_Extrait du texte_:
------------

Pour les espèces carnivores, des recherches importantes doivent être menées pour réduire encore plus la part de farine et l'huile de poisson dans l'alimentation . Pour l'instant, il est très difficile d'y parvenir car les poissons d'élevage perdent les qualités nutritionnelles (teneur en graisse, acides gras...) qui font leur intérêt, s'ils ne sont pas nourris d'une quantité minimale d'éléments halieutiques. Sans cela, ils perdent également leurs qualités gustatives et dans certains cas l'apparence de leur chair. A ces problèmes s'ajoutent le risque accru de maladies pendant l'élevage et à plus long terme de dénaturation d'animaux carnivores devenus herbivores, à l'instar des bovins mangeant des farines animales.
Pour trouver une substitution aux farines et huiles de poisson, M. André Gérard de l'Ifremer a pu relever que les farines et huiles animales avaient d'abord eu la préférence des pisciculteurs. Les farines animales présentent un bon profil en acides aminés mais elles contiennent aussi des lipides de mauvaise qualité pour le poisson et trop de matière minérale d'origine osseuse. Les huiles animales sont elles trop riches en acides gras saturés. Elles ont été progressivement abandonnées et sont interdites depuis 1996. Elles sont encore utilisées en Asie .
Les aquaculteurs se sont donc tournés vers les sources végétales . Les plantes peuvent fournir des acides aminés semblables aux farines de poisson mais dans des proportions différentes. Il faut donc dans la plupart des cas les mélanger pour obtenir un profil adapté à l'alimentation des poissons. De plus pour éviter les facteurs antinutritionnels agissant sur la digestion ou qui perturbent les fonctions hormonales, un tri ou un traitement spécifique doit être effectué. Enfin, comme les poisons métabolisent très mal les glucides, à la différence des crevettes, il est fait appel aux tourteaux ou au gluten. Au total, le coût de ces substituts se révèle proche de la farine de poisson. L'élément positif est qu'au niveau expérimental un taux de remplacement de 75 % peut être atteint avec la truite ou le bar sans conséquences détectables sur la croissance ou la qualité de la chair, à comparer avec le taux de remplacement compris actuellement entre 30 et 50 %. L'utilisation de farine végétale devrait aussi permettre de diminuer la quantité de mercure qui se trouve concentrée dans certaines farines.

------------

Entrées de données enregistrées:
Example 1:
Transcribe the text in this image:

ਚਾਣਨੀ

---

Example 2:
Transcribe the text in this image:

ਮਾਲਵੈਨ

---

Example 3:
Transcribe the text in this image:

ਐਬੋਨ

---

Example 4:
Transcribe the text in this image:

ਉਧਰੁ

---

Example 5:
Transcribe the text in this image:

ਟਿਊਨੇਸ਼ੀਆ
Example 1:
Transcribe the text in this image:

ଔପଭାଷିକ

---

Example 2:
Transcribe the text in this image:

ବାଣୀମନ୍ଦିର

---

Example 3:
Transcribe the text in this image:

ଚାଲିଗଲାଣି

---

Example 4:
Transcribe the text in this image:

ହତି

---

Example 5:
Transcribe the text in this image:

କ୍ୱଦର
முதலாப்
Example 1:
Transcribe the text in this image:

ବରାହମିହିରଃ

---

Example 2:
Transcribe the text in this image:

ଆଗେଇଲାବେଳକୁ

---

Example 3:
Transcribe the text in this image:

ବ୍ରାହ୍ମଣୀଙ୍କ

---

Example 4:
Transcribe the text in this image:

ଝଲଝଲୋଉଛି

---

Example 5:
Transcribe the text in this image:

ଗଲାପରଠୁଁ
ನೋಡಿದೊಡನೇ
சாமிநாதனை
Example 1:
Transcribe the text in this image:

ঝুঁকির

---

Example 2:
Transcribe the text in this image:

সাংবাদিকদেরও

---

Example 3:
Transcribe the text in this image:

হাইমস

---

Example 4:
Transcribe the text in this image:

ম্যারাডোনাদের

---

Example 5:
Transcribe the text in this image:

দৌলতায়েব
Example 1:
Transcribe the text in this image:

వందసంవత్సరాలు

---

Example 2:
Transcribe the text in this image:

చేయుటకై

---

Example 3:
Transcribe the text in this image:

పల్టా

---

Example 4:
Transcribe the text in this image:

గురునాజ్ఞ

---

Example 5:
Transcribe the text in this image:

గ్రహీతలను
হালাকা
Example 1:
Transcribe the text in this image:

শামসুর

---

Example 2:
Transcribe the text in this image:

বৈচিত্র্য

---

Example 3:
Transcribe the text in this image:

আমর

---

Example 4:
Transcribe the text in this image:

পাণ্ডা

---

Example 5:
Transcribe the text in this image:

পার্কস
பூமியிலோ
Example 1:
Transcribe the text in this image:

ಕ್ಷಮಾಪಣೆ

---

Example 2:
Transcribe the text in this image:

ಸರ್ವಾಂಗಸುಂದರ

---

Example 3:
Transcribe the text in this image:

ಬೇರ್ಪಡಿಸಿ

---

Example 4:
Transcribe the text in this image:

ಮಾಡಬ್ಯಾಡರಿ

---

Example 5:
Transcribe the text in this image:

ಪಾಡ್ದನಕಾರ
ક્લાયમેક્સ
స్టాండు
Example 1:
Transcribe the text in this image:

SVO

------------

_Activité A_:
Recopiez le passage du texte sur l'alimentation des poissons d'élevage, de "Pour trouver une" à "utilisées en Asie .".
_Activité B_:
D'après le texte sur l'alimentation des poissons d'élevage, quel taux de remplacement peut être atteint au niveau expérimental avec la truite ou le bar ?

_Réponse A_:
Pour trouver une substitution aux farines et huiles de poisson, M. André Gérard de l'Ifremer a pu relever que les farines et huiles animales avaient d'abord eu la préférence des pisciculteurs. Les farines animales présentent un bon profil en acides aminés mais elles contiennent aussi des lipides de mauvaise qualité pour le poisson et trop de matière minérale d'origine osseuse. Les huiles animales sont elles trop riches en acides gras saturés. Elles ont été progressivement abandonnées et sont interdites depuis 1996. Elles sont encore utilisées en Asie .

_Réponse B_:
Un taux de remplacement de 75 %.